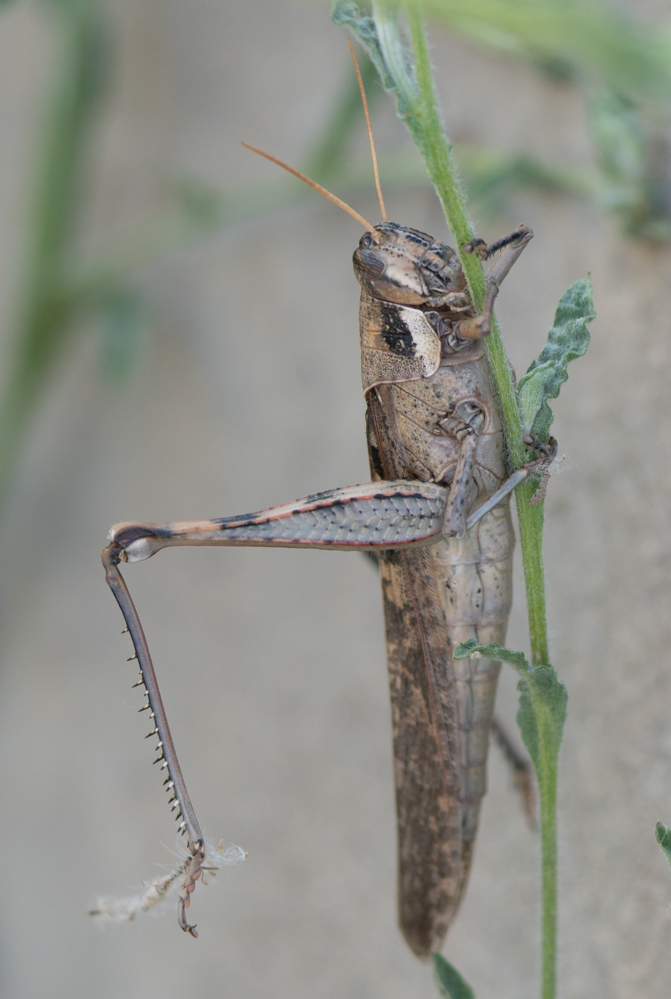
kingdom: Animalia
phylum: Arthropoda
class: Insecta
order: Orthoptera
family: Acrididae
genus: Schistocerca
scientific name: Schistocerca nitens
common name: Vagrant grasshopper
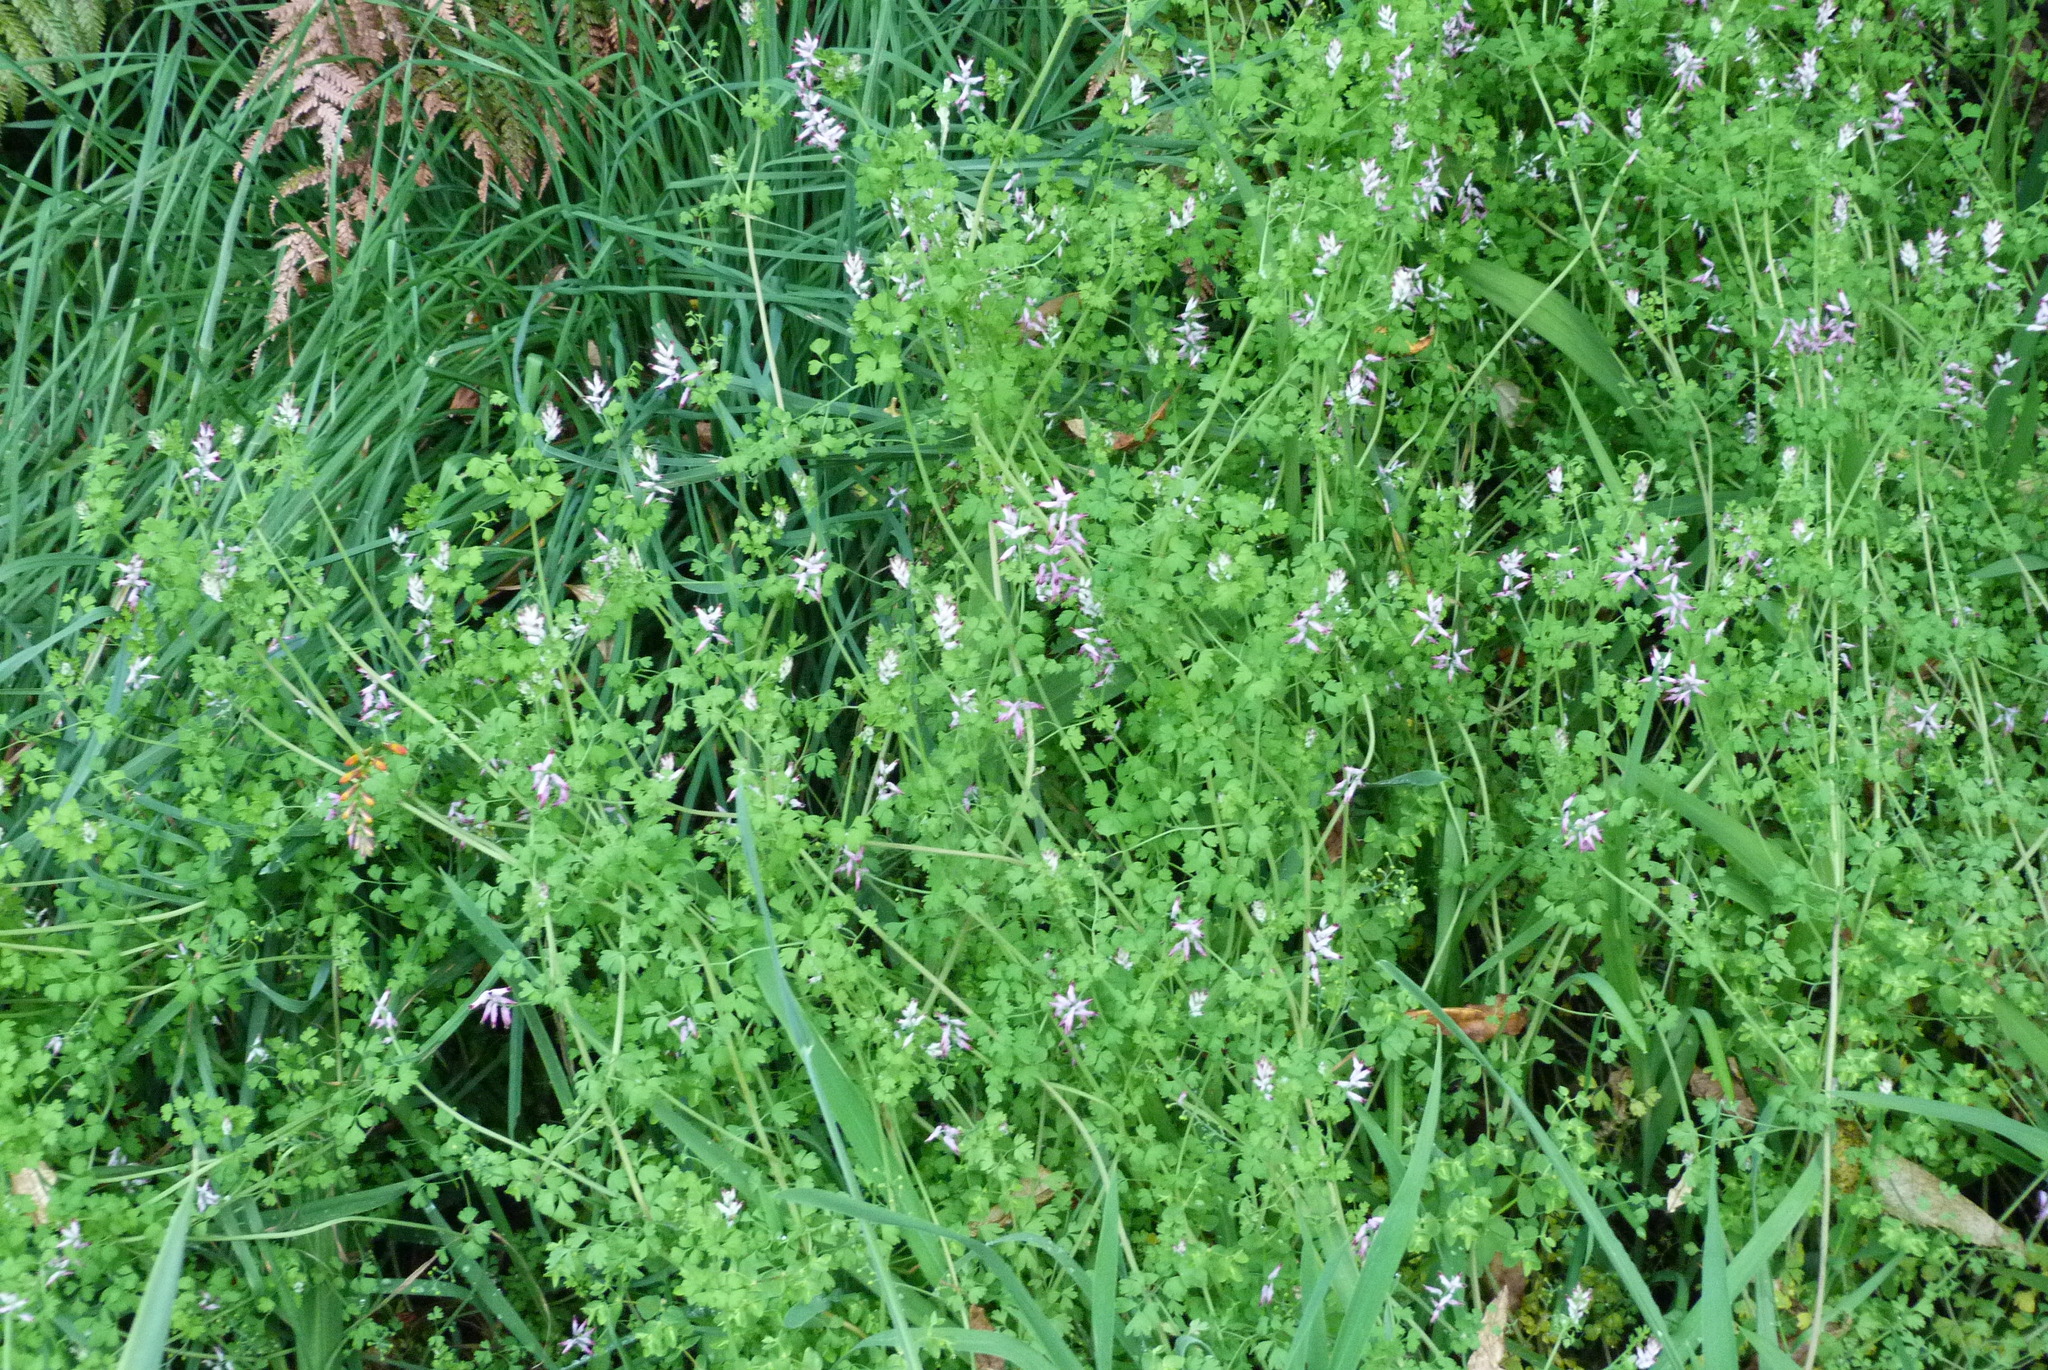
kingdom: Plantae
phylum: Tracheophyta
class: Magnoliopsida
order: Ranunculales
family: Papaveraceae
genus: Fumaria
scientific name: Fumaria muralis
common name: Common ramping-fumitory
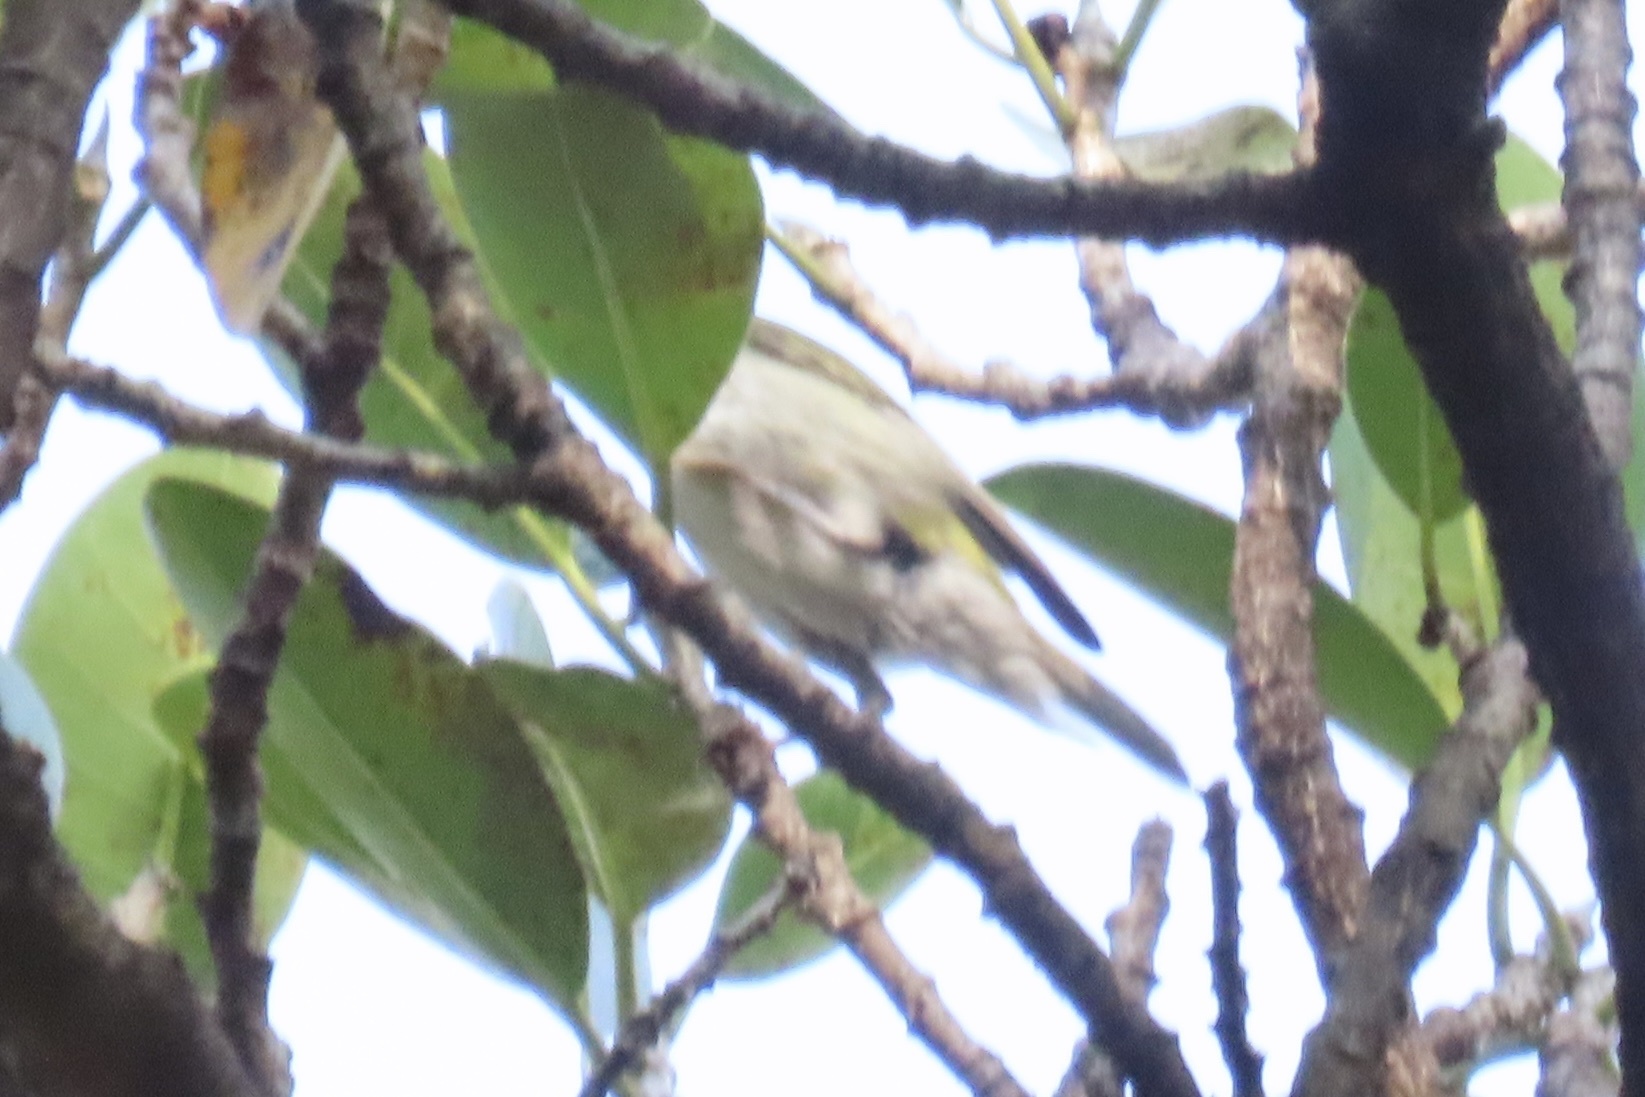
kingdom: Animalia
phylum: Chordata
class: Aves
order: Passeriformes
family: Parulidae
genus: Leiothlypis
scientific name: Leiothlypis peregrina
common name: Tennessee warbler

= = =

> **What is being asked**
Update the lines above by changing "common name" to "vernacular name" everywhere it appears, and keep everything else the same. Omit the pictures from your answer.

> **The answer**
kingdom: Animalia
phylum: Arthropoda
class: Insecta
order: Orthoptera
family: Acrididae
genus: Schistocerca
scientific name: Schistocerca nitens
vernacular name: Vagrant grasshopper
kingdom: Plantae
phylum: Tracheophyta
class: Magnoliopsida
order: Ranunculales
family: Papaveraceae
genus: Fumaria
scientific name: Fumaria muralis
vernacular name: Common ramping-fumitory
kingdom: Animalia
phylum: Chordata
class: Aves
order: Passeriformes
family: Parulidae
genus: Leiothlypis
scientific name: Leiothlypis peregrina
vernacular name: Tennessee warbler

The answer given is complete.